The Galloping Major is a 1951 British comedy sports film, starring Basil Radford, Jimmy Hanley and Janette Scott. It also featured Sid James, Charles Hawtrey and Joyce Grenfell in supporting roles. It was directed by Henry Cornelius and made at the Riverside Studios in Hammersmith. The film's sets were designed by Norman Arnold.

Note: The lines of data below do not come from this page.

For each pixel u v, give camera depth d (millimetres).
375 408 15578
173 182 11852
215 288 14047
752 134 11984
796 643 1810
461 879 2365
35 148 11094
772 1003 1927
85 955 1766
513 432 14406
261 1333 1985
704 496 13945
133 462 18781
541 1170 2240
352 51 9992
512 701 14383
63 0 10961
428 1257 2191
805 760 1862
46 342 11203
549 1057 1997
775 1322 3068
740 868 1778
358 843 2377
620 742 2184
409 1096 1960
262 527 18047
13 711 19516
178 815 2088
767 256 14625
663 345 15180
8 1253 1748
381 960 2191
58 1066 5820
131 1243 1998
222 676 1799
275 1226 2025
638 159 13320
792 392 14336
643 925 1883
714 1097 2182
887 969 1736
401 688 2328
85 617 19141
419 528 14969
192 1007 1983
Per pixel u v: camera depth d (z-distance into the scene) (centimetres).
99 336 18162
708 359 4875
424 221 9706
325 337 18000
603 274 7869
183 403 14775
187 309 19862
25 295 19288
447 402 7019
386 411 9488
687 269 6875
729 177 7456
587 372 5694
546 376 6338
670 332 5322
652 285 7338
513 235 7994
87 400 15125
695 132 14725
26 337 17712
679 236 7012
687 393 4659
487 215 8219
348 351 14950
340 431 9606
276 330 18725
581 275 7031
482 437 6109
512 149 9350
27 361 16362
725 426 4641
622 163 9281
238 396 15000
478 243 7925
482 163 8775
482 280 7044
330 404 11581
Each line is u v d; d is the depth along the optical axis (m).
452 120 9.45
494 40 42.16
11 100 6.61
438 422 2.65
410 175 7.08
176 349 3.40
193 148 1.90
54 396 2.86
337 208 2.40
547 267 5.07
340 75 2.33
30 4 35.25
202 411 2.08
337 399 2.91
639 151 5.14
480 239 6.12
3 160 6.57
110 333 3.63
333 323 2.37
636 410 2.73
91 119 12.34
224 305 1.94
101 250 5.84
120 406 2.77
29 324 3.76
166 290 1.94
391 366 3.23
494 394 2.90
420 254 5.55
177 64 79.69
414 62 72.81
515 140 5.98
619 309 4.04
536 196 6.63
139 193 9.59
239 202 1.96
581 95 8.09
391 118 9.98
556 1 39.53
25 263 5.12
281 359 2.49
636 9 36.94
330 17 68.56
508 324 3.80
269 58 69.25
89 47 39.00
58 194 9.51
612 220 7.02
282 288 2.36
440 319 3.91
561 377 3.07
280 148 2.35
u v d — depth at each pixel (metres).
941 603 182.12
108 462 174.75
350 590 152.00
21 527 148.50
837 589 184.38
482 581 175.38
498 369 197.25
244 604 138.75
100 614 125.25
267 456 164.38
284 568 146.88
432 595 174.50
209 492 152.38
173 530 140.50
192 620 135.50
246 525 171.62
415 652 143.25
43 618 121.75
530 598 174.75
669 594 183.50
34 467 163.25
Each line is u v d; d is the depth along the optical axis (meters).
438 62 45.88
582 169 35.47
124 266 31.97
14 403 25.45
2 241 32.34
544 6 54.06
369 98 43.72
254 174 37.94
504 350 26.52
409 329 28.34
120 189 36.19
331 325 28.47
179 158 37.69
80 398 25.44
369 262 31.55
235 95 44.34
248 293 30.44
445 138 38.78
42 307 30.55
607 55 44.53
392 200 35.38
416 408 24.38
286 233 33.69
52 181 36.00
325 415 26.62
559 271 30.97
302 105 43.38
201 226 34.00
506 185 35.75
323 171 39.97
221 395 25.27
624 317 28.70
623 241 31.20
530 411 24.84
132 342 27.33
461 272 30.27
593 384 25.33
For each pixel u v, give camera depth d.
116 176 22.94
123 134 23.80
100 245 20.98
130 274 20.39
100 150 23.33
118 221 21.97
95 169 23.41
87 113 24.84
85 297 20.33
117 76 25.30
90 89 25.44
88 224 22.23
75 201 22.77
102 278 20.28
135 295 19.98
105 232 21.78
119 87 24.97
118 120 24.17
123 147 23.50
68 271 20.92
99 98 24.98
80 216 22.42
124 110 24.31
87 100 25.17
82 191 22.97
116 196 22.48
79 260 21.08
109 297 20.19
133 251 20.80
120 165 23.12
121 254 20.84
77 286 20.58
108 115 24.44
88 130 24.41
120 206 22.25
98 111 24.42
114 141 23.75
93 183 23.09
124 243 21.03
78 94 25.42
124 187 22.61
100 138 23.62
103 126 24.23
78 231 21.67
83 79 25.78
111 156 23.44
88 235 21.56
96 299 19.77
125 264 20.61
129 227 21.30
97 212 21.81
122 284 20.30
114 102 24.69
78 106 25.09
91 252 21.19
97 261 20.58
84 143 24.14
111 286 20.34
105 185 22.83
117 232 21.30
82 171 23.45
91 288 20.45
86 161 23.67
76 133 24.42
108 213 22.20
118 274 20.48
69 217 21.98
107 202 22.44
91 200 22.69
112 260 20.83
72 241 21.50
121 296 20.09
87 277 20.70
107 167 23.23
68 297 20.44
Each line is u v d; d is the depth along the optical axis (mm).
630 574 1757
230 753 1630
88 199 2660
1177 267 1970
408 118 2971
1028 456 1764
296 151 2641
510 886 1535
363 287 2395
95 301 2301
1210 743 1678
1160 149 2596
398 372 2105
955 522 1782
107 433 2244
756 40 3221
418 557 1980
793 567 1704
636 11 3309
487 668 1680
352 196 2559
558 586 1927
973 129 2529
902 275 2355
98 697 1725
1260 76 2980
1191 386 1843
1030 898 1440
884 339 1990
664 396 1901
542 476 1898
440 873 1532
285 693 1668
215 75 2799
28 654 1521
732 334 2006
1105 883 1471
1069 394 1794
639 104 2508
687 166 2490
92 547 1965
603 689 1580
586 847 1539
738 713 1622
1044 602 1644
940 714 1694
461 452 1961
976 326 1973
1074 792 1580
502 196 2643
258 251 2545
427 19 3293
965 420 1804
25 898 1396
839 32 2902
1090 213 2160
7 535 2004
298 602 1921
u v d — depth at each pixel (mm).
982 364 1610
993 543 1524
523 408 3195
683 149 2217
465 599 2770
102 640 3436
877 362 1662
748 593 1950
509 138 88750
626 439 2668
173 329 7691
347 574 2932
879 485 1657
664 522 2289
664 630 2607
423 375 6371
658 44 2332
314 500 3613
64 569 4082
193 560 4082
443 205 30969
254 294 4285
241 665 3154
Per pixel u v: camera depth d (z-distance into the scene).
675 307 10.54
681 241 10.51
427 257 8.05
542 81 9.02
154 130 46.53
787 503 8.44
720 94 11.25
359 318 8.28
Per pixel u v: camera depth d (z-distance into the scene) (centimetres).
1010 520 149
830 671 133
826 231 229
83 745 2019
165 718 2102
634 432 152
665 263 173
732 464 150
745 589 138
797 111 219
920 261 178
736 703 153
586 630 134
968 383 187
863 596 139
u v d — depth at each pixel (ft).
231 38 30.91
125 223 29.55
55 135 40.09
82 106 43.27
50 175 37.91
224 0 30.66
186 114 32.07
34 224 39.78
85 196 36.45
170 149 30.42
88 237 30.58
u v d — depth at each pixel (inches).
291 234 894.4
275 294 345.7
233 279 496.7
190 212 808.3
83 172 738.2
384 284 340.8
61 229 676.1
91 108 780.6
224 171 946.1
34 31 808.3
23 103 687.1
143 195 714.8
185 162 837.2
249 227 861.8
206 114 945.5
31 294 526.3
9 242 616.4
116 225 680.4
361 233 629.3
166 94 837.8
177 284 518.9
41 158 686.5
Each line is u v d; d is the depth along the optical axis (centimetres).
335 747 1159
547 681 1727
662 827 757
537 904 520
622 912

The title is taken from the song "The Galloping Major", and the plot was centred on gambling at the horse racing track. People in a London suburb form a syndicate to buy a race horse to run in the Grand National.

Production
The film was made as an independent production, backed by the Woolf Brothers. It proved profitable at the box office, but producer Monja Danischewsky quit independent production afterwards to return to work at Ealing Studios. It has been noted as being similar in style to the Ealing comedies of the same era.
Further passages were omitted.